Işık: Havacılıkta yardımcı hizmetlere kilitlenmeliyiz
Savronik Elektronik Yönetim Kurulu Başkanı Kenan Işık, büyük pazarlara odaklanmak ve katma değerli ürünlere yönelmek gerektiğini kaydederek, “Bir bütünün parçası olmalıyız. Uçak teknolojisi çok uzun bir yol ve biz bunun trendlerini kaçırmışız. Dünyada üretim ve malzeme teknolojileri hızla değişiyor ve biz bu hızlı trene nereden bineceğimize bakmalıyız. Havacılıkta parça işlemek sektörün tek boyutu bu değil. Dünyada konuşulan en büyük havacılık projesi bizim yaptığımız havaalanı şu anda. Bu havaalanın yardımcı servisleri, yan ekipmanları, mobil ve bakım gibi çok sayıda yardımcı hizmeti var. Yani illaki uçak yapmak zorunda değiliz, yardımcı hizmetlere kitlenmeliyiz. Havacılık ve demiryolunun merkezinde olması Eskişehir’i ulaştırma teknolojilerinde önemli bir yere taşıyor çünkü artık dünyada kombine taşımacılık da çok önemli. Birbirine çok yakın bu ulaşım teknolojileri ile bir sinerji oluşturma şansımız var. Ayrıca Eskişehir, sıkışan Ankara ve İstanbul trafiğinde çok güzel bir kargo merkezi olabilir. Türkiye genelinde kümeler arası haksız bir rekabet var. Buna gerek yok çünkü küme doğal bir oluşumdur. Biz birlikte bir şeyler yapıyor olmalıyız. Ankara-Eskişehir- Bursa ve İzmir’in de yer aldığı, şehirlerarası iş bölümünün olduğu bir havacılık vadisi oluşturabiliriz yani kümelerin de kümeleşmeye ihtiyacı var” şeklinde konuştu.
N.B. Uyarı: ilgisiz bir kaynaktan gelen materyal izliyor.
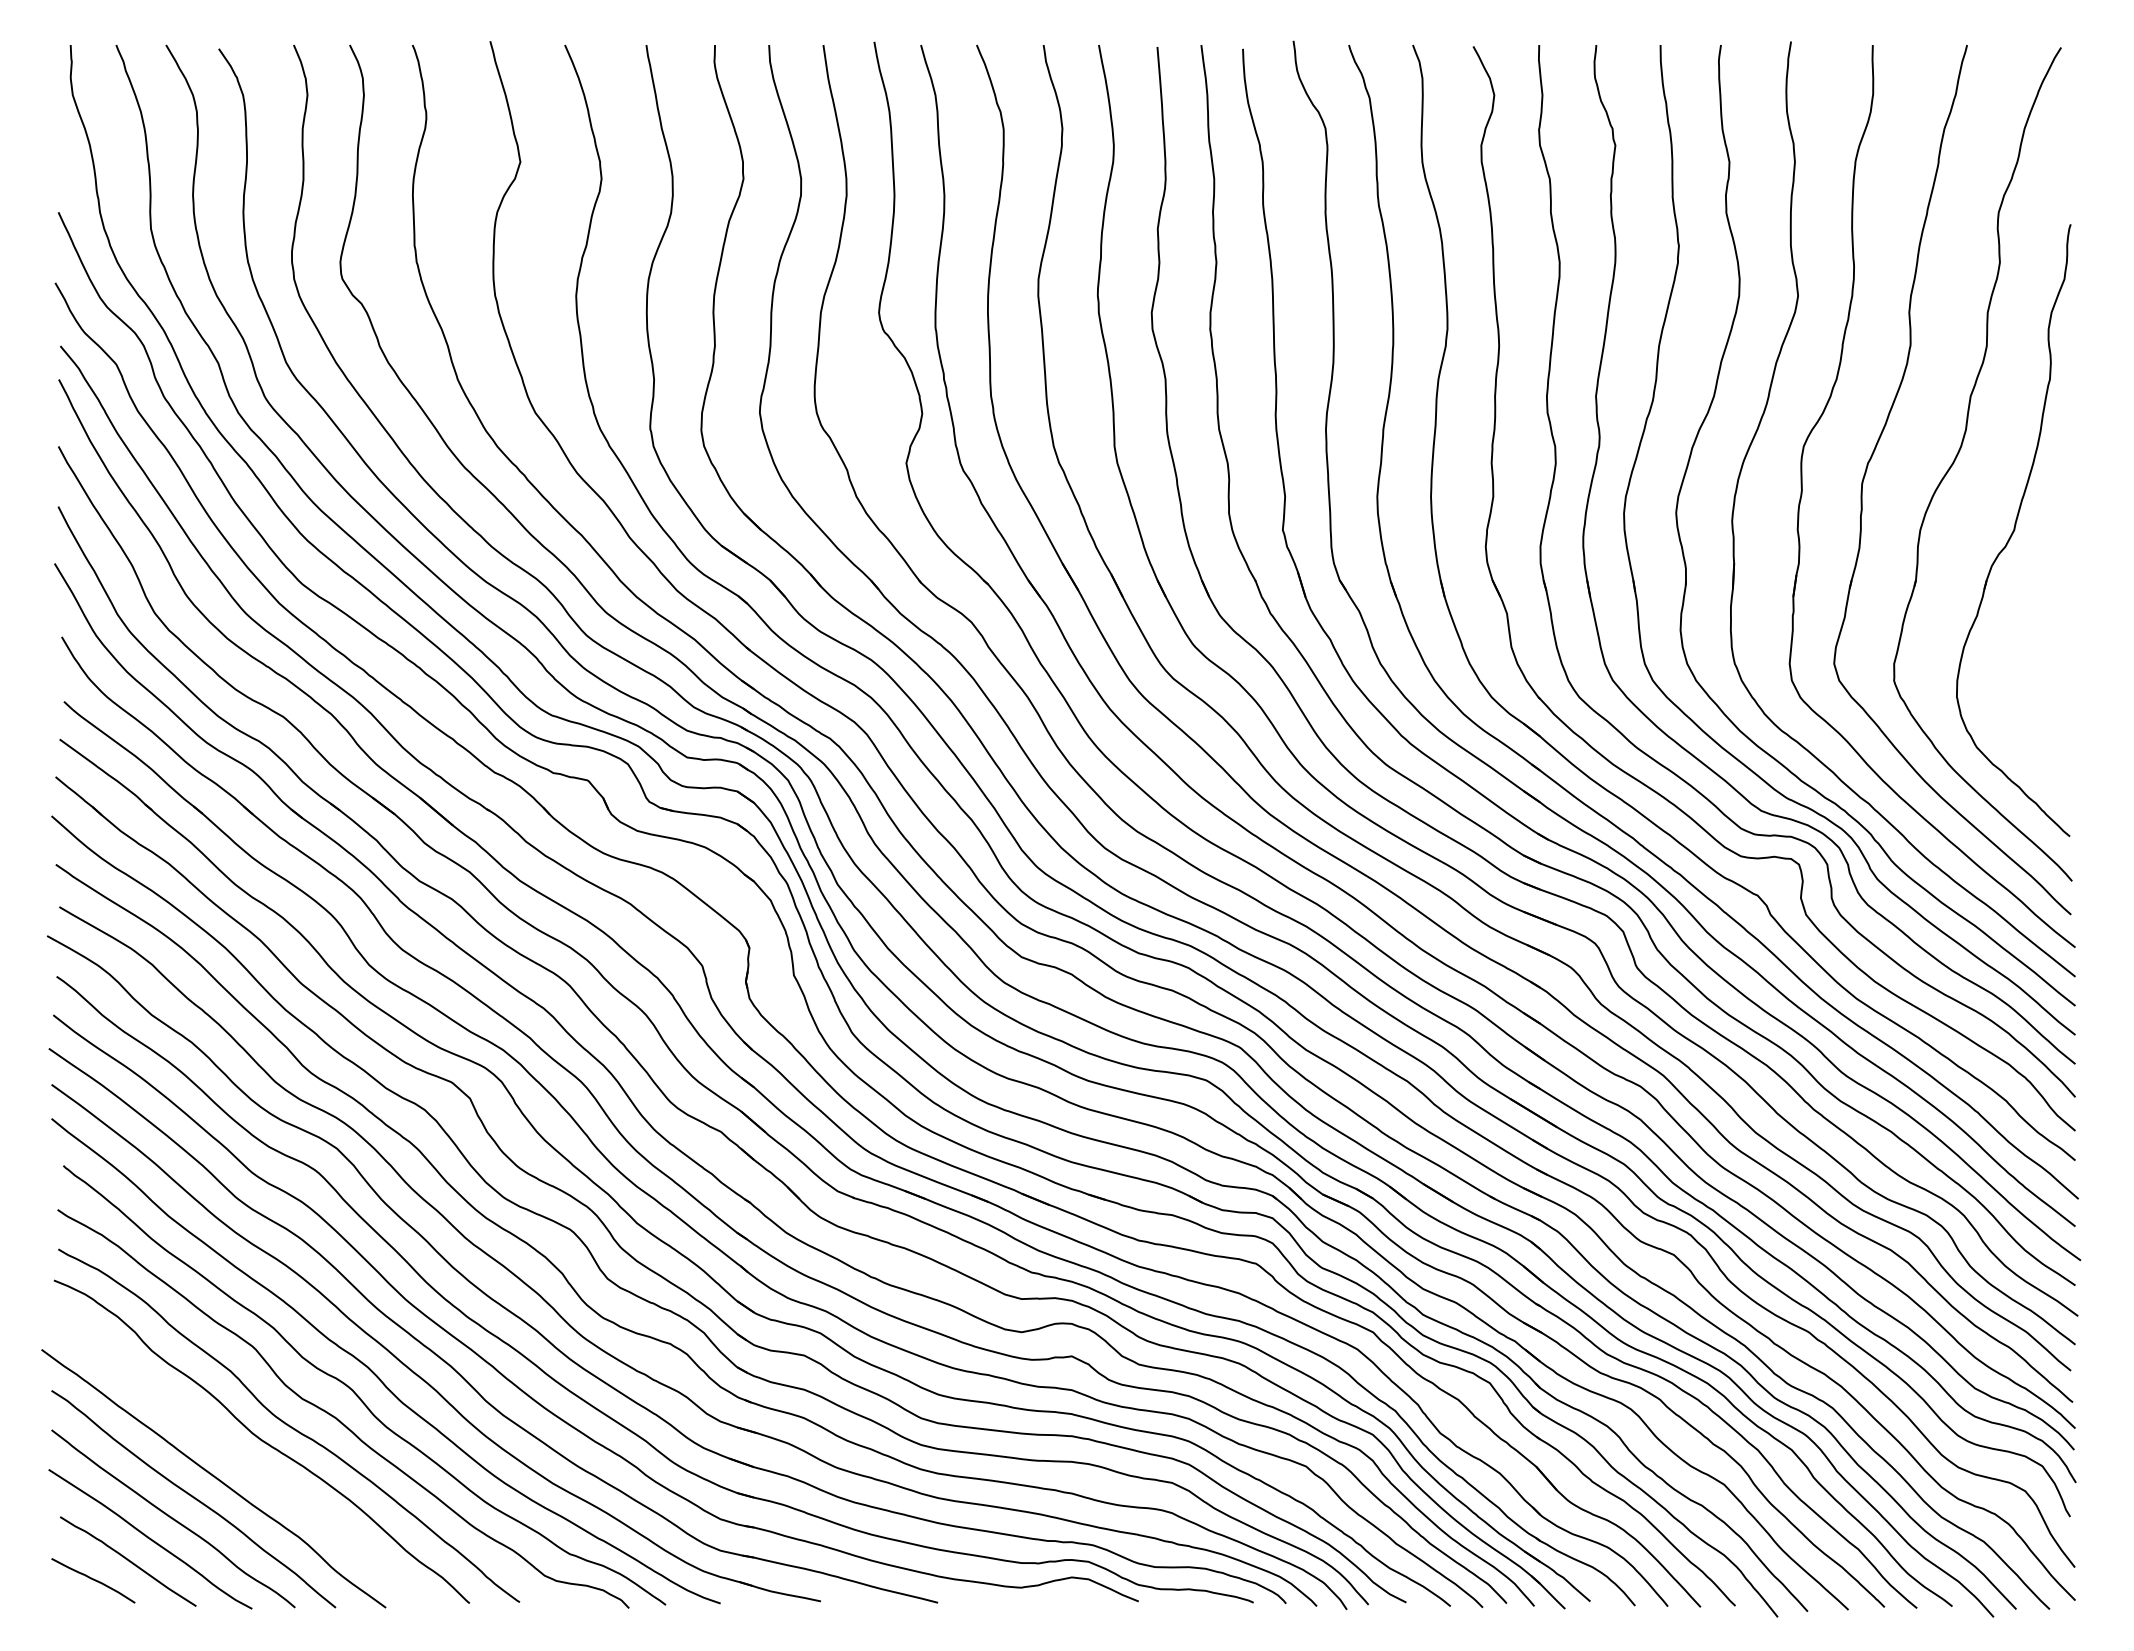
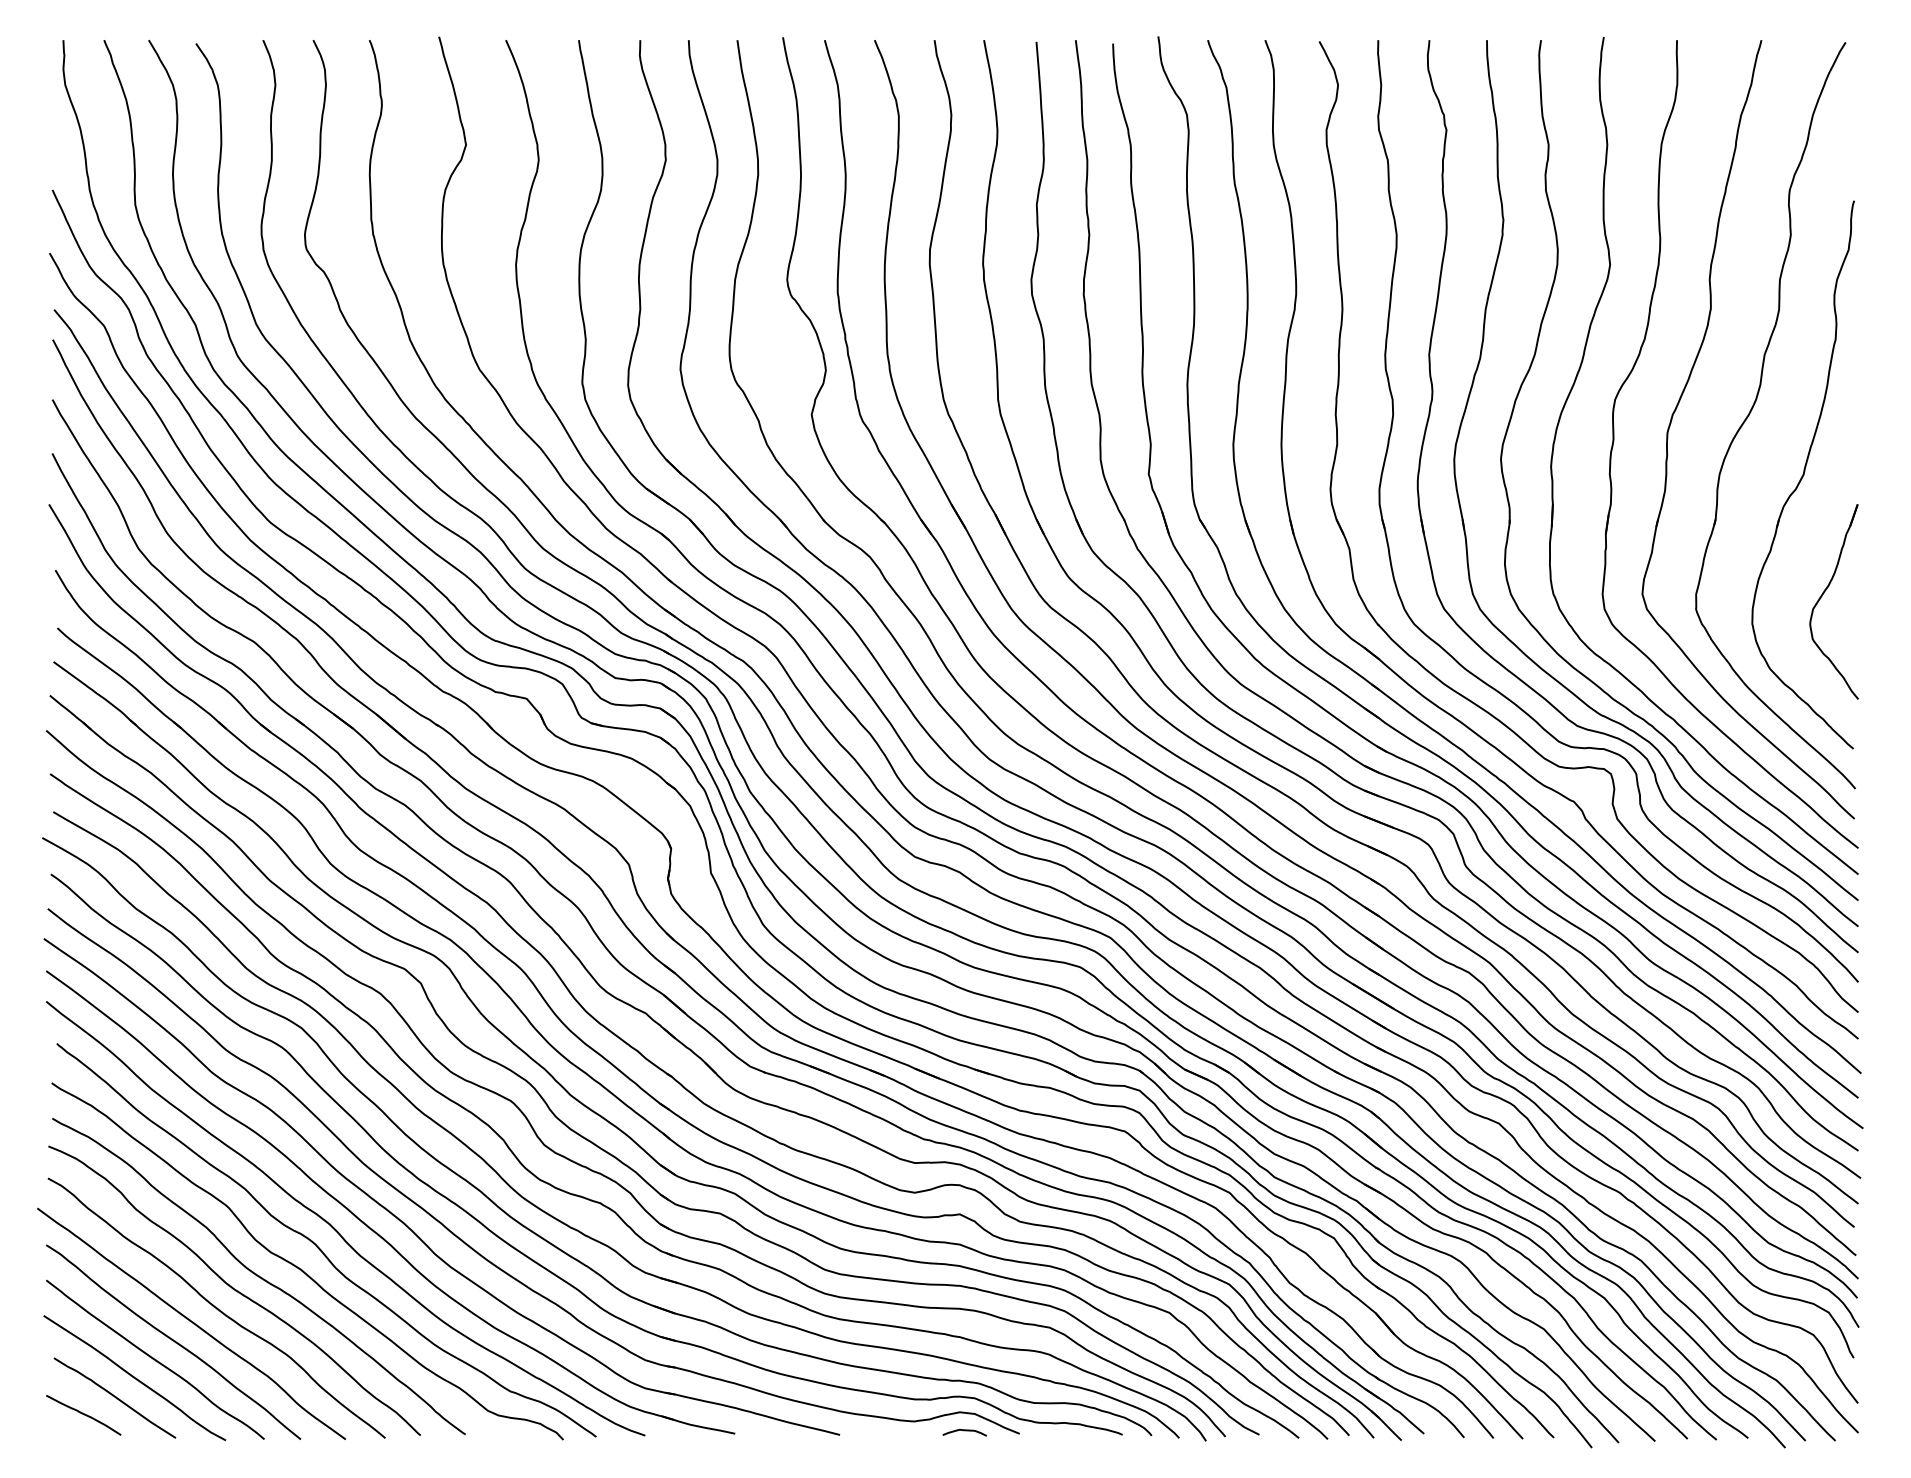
part: (2036, 664) -> (1823, 594), added
curve: (241, 1460) -> (216, 1307), added
curve: (1077, 1598) -> (964, 1431), added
Turan: Bankaların yüksek faizleri KOBİ’leri yoruyor
Numerik Makine Genel Müdürü Cumhur Turan, 10 yıl önce savunma ve havacılık sektörüne hiç ofset desteği verilmediğini belirterek, “Savunma sanayi bir uçağı ya da herhangi bir projeyi seçip alıyordu. Şimdi en azından bir tane alınması lazım deniyor ve ana sanayi iş alıyor ordan yan sanayilere de iş düşüyor. Havacılıkta yan sanayi olarak 30 firmaya yakınız. Bu grubun arkasındaki kişiler daha alt grup ve daha zor şartlarda çalışıyorlar ve yan sanayi olmak için ne yapmak gerektiğini düşünüyorlar. Bu konuda en büyük sorunlarımızdan biri makine yatırımı. Bir makine alırken ana sanayiden iş alacağım düşüncesi ile büyük bir risk alınıyor. Makine için bankalardan alınan kredilerin faizleri KOBİ’lerin belini ciddi olarak büküyor. Yüksek faizle yatırım yaparken yoruluyoruz” dedi.
Coşkun: Rekabet için makine parkının yenilenmesi gerek
Coşkunöz Savunma ve Havacılık Sanayi Genel Müdürü Mehmet Coşkun, sivil havacılıkta yıllık yüzde 5 büyüme öngörüldüğünü vurgulayarak, “Havacılıkta bir zamanlar hayal olan ayda 50 uçak bariyeri kırıldı ama detayda bazı tehlike sinyalleri var. Bu büyüme esasen Uzakdoğu kökenli ve genelde tek koridorlu uçaklara talepten kaynaklı bir büyüme. Ana firmaların yatırımları yavaş yavaş Malezya, G.Kore, Çin, Meksika, Hindistan’a doğru kayıyor. Artık ucuz işçilik cenneti olan Balkan ülkeleri değil daha düşük maliyetli ülkelerle rekabet eder duruma gelme noktasındayız. Dünya rekabeti için Malezya ve Hindistan’dan daha ileride olmalıyız. Bunun için makine parkımızı acilen yenilemeliyiz. Uzun vadeli düşük faizli krediler için sektöre özel teşvikler çıkartılmalı ” diye konuştu.